1968 RESTORATION HELP!!!

My passenger side lock opens easy no problems. but I always have to jimmy the drivers a little. I have to angle it in a certain way every time. But I want to get all new locks and ignition eventually so I’m not too worried about my problem. I wouldn’t try dw40. When I used to put that stuff in my skate board berrings it would attract all kinds of dirt and dust. Then again it was closer to the ground and dirt was constantly half an inch away.
I don’t know for sure if it would be good or bad but if it were mine I would try something a little cleaner.

alright i will look up some other methods see what i can do to get them lose thanks :slight_smile: ill let you guys know when i come across my next problem :slight_smile:

so since I have everything working except for the clutch, i for sure know its the clutch my motormounts are ok, I figure i can deal with the shaking and I am thinking about just driving it around now, would that be ok or would i ruin something?

also my turning signals work but they do not blink they just stay on, Im assuming that its only a fuse problem, but where would i find the fuses to replace them?

have you been there?

http://www.thuntek.net/cougars_unlimited/seqts.htm

They don’t blink on the outside of the car or they don’t blink on the dashboard? Two different things there. There is a special sequencer for the rear turn signals that is located in the driver’s size trunk drop-off.

There are lots of threads about how the turn signal sequencers work, I’m pretty sure, so chances are any question you can come up with about them has already been answered. If you’re in a pinch for time, the search function might be quicker than waiting for a response, on turn signals anyway. Doing a search for just the word “sequencer” would probably get you what you need.

both my dash and the outside blinkers dont work
i did get the door locks fixed i went to the lock smith with the car and they made a few new cuts in the keys and now they work just great in both the ignition and in the doors

oh and he did tell me that the reason you would have to wiggle your drivers side locks to get it to turn right is because you probably have a stuck pin in the tumbler

On the door lock thing ,…I’d puff some powdered graphite in the key slot and work the key around. I agree too that latch assembly and associated rod linkage could use a good cleaning and a lube with lithium.

Thanks for that info mr drew. I’m going to get some of that graphite and see what I can too. And since we’re on topic of locks here, when locking and closing doors I have to hold the door button in to get it to lock other wise when it will just unlock when I close the door. But on my drivers side door I don’t have to hold the door handle button I just push it locked and close the door and it stays locked. Why do I have to hold the door button in only on the passengers side? Anyone?

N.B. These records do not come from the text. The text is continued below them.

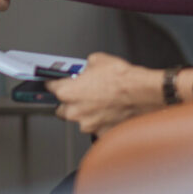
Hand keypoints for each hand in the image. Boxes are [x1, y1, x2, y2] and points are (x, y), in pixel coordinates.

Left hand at [48, 52, 164, 135]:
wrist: (142, 93)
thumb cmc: (121, 78)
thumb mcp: (97, 60)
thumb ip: (85, 67)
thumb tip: (86, 68)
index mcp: (68, 92)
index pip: (50, 88)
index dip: (52, 83)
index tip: (53, 83)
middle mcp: (75, 111)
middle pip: (61, 109)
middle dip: (68, 102)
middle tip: (78, 95)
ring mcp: (88, 125)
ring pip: (79, 120)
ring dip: (85, 113)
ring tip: (98, 103)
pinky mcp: (101, 133)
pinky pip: (96, 128)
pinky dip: (99, 121)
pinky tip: (108, 112)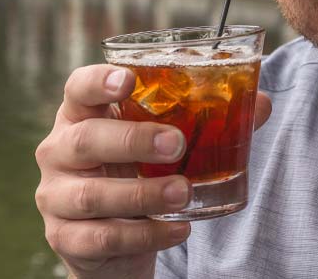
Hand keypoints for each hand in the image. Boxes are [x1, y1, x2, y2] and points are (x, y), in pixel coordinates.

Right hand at [35, 64, 272, 278]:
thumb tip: (261, 103)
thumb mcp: (166, 142)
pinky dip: (144, 235)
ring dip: (143, 194)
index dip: (98, 81)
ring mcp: (56, 197)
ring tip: (184, 193)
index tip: (129, 80)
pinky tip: (177, 229)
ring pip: (92, 195)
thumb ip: (209, 119)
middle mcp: (59, 151)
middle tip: (177, 144)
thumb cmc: (141, 170)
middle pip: (84, 140)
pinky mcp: (65, 237)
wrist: (116, 237)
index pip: (78, 88)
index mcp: (82, 115)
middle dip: (133, 140)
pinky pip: (102, 237)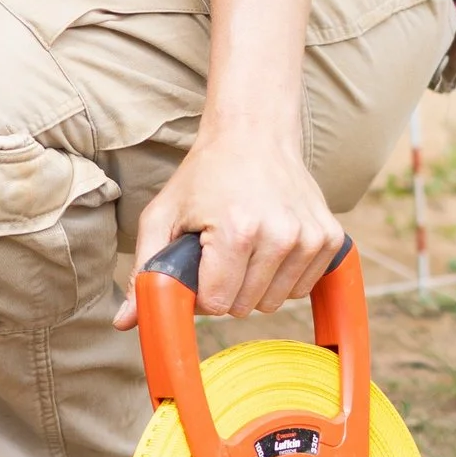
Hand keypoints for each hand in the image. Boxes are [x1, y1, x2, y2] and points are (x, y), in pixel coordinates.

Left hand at [117, 113, 342, 322]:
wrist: (254, 133)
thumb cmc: (204, 175)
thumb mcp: (163, 215)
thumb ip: (145, 270)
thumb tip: (124, 322)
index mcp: (236, 230)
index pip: (217, 304)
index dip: (202, 291)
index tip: (200, 263)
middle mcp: (279, 235)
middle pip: (246, 306)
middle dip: (227, 288)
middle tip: (220, 251)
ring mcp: (310, 237)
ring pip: (277, 302)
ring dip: (256, 285)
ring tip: (245, 246)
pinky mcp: (331, 238)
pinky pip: (302, 288)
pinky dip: (282, 276)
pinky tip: (270, 244)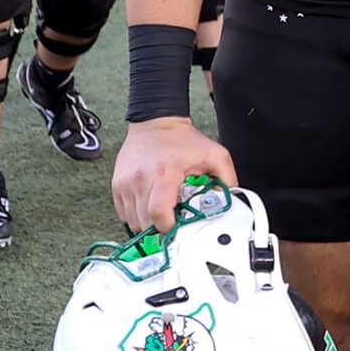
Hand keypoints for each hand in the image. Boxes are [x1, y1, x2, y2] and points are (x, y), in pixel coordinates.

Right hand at [113, 119, 237, 233]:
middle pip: (145, 222)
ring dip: (148, 223)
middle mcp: (140, 179)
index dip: (169, 227)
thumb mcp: (215, 154)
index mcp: (165, 174)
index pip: (159, 213)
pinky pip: (123, 214)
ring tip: (162, 210)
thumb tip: (233, 200)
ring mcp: (125, 183)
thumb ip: (228, 178)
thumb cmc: (183, 140)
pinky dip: (136, 215)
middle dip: (160, 227)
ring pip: (133, 221)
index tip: (178, 228)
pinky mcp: (116, 185)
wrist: (156, 122)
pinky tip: (150, 204)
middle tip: (172, 220)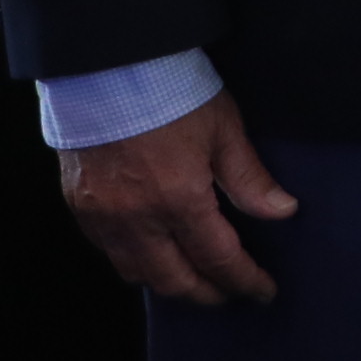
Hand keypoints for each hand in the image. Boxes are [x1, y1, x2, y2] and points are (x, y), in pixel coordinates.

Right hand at [61, 94, 294, 306]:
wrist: (105, 66)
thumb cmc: (169, 91)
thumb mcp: (224, 129)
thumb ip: (249, 178)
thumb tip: (282, 211)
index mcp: (178, 200)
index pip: (217, 259)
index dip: (243, 280)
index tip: (263, 292)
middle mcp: (135, 219)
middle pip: (172, 281)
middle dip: (206, 294)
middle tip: (230, 294)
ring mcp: (102, 216)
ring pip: (135, 273)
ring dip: (168, 283)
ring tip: (195, 279)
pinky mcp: (79, 206)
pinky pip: (108, 251)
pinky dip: (135, 261)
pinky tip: (154, 252)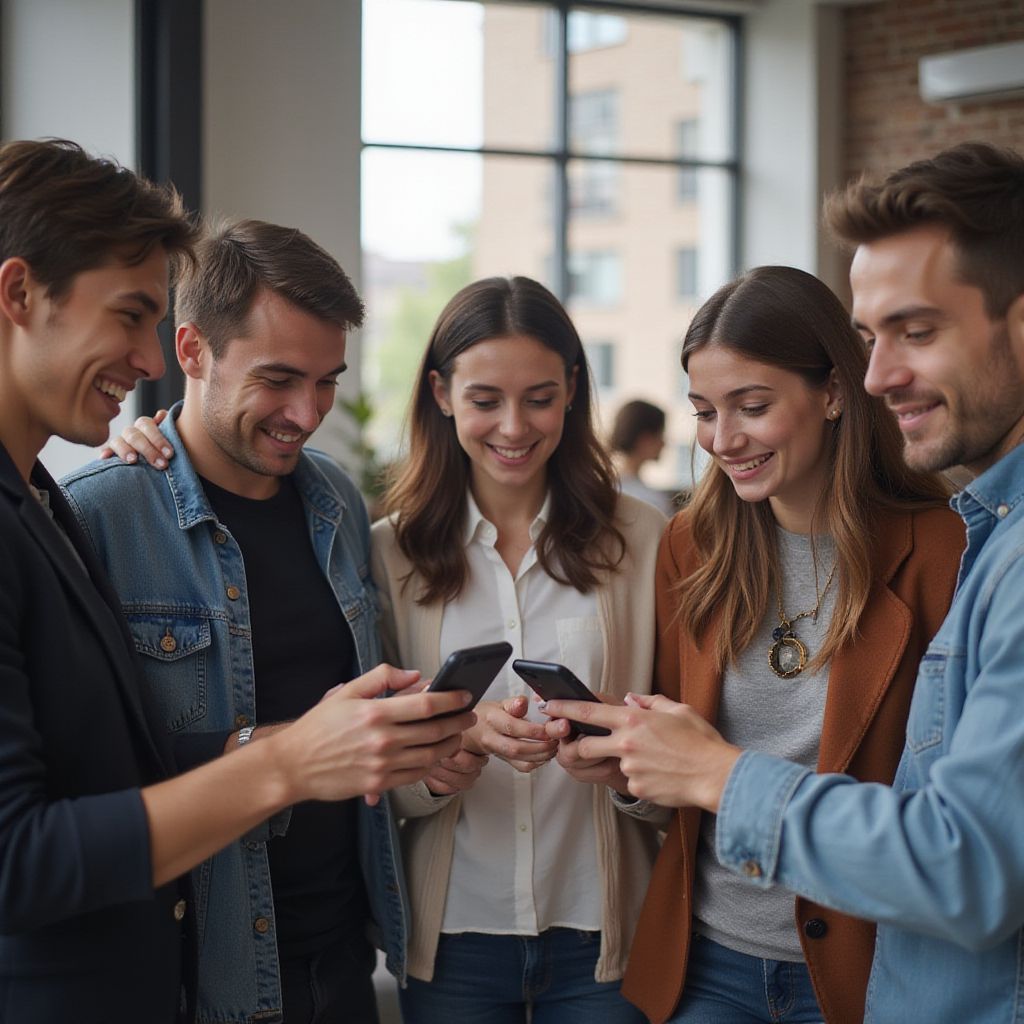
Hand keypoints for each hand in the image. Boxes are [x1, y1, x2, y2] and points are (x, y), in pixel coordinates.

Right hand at [100, 409, 171, 466]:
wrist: (160, 462)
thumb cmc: (167, 451)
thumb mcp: (172, 438)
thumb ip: (169, 426)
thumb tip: (161, 414)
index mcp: (145, 426)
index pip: (147, 425)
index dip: (158, 439)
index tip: (169, 454)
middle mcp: (131, 432)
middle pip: (134, 435)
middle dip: (148, 450)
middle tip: (161, 464)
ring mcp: (120, 442)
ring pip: (118, 441)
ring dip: (125, 450)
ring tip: (133, 460)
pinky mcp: (111, 453)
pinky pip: (106, 451)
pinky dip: (106, 453)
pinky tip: (105, 458)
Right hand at [266, 663, 475, 805]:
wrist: (293, 765)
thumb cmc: (319, 727)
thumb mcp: (346, 692)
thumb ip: (382, 678)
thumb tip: (415, 676)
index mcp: (375, 713)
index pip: (425, 705)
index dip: (451, 700)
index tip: (465, 696)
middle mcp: (381, 740)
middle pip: (434, 731)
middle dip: (458, 722)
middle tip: (469, 715)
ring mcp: (381, 765)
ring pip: (430, 755)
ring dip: (450, 744)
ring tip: (457, 735)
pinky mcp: (378, 785)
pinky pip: (415, 774)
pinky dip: (431, 764)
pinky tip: (435, 754)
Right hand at [463, 696, 557, 772]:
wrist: (473, 733)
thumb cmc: (488, 716)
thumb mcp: (499, 703)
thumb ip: (514, 703)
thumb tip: (523, 702)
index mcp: (491, 719)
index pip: (512, 727)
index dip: (533, 730)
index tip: (549, 729)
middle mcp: (492, 738)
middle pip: (516, 748)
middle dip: (540, 746)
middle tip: (555, 739)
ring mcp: (497, 752)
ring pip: (521, 760)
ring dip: (542, 755)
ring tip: (554, 746)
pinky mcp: (504, 761)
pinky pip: (522, 767)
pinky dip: (538, 762)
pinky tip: (545, 753)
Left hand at [538, 692, 740, 811]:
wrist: (716, 775)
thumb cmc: (700, 741)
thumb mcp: (677, 710)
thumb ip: (649, 703)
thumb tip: (629, 700)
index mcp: (633, 719)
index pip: (587, 712)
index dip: (563, 709)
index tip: (548, 705)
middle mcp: (626, 743)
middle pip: (585, 745)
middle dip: (577, 745)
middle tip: (582, 744)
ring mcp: (629, 767)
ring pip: (613, 764)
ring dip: (623, 762)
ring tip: (652, 760)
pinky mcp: (636, 787)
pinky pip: (631, 780)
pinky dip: (642, 777)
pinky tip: (663, 775)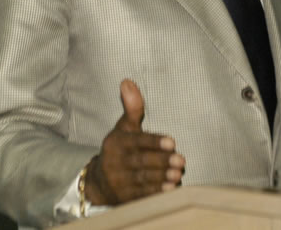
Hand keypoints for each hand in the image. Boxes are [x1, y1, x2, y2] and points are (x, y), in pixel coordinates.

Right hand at [83, 79, 184, 205]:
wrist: (99, 181)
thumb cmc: (120, 149)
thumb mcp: (124, 127)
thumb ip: (132, 107)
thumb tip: (128, 81)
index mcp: (116, 143)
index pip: (136, 142)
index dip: (154, 142)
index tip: (172, 141)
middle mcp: (114, 162)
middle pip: (140, 162)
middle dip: (162, 161)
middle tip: (181, 160)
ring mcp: (118, 182)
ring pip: (141, 180)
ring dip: (161, 178)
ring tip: (177, 175)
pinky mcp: (123, 198)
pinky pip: (140, 196)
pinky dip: (155, 193)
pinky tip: (170, 190)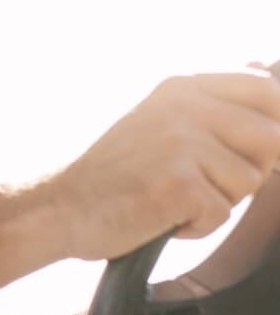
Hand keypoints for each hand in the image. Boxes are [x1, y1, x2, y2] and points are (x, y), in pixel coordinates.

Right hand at [50, 68, 279, 259]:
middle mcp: (185, 107)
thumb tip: (272, 97)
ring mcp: (182, 143)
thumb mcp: (157, 122)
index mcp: (182, 87)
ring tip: (173, 199)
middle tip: (202, 183)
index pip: (267, 91)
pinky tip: (161, 218)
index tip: (253, 152)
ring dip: (218, 202)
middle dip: (247, 171)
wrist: (56, 208)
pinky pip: (222, 215)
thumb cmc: (110, 174)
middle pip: (271, 140)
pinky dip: (195, 227)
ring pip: (250, 182)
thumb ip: (211, 108)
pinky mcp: (179, 183)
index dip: (275, 125)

The good lock and tumbler cleaner/lube is; Houdini…a locksmith shop should carry,…if this stuff doesn’t unstick and lube the lock,…it’s broken!
Coug67…you should have to hold the release button in on both doors when closing to lock…mystery.

mine unlocks itself when i shut the door too but on both sides, i think that was so you dont accendently lock your keys in the car, i always have to lock them from the outside with the key. and the locksmith also let me borrow some “lock lube” and i used some of that in mine and they turn pretty smooth so just another option.

sorry to change the subject but i am working on my rear lighting and Im having a hard time figuring out the wire routs and just what goes to where does anybody know where i could find a good scematics chart for the wiring of the whole car??? cause im gonna need it for when i finish the interior as well.

You don’t necessarily have to use your keys to lock it. If you push the button to lock it, and then while you’re closing it you hold in the button on the door handle (the button you use to open the door from the outside) then it won’t unlock, it will stay locked after you close it. I think that was a pretty common thing with old cars with push-button handles.

http://www.ebay.com/itm/ws/eBayISAPI.dll?ViewItem&_trksid=p4340.l2557&hash=item53ebe8cd52would+this+help%3F&item=360440188242&nma=true&pt=Motors_Manuals_Literature&rt=nc&si=KpH90AqVCKdeJYyRjoyO2K4Pls8%253D&vxp=mtr&orig_cvip=true&rt=nc

this guy has the electrical plans, with an easier color code to follow than black/white manuals

@tmh oh i did not know that thank you very much :slight_smile: thats alot eaiser hahah
and @johnboy thank you a ton!!! that is exactly what i am looking for and with the color coated that will make it a million times easier!!! :slight_smile:

so how hard is it to restore the intierior panels? cause mine are pretty rough but i dont have enough to buy new ones any suggestions?

“New” ones aren’t available for first gen cars, if you’re talking about the door panels. You might be able to find used “better” ones from WCCC, or Ebay, etc. Otherwise, your choices are full-blown customs, or, re-dye the existing ones. The vendors carry vinyl dye’s to “match” your interior. On mine, I dyed from blue to black…but customs are in the future.

I have just been cleaning up mine but i may take them in to a detailer and have them really clean them, then i dont think they will be to bad and then they will be original as well,

I used black vynil paint. Origionally mine were white. It holds up pretty darn good. Scratches off here and there over time but I just paint em again ha. It is only temporary right now but made them look 1,000 times better.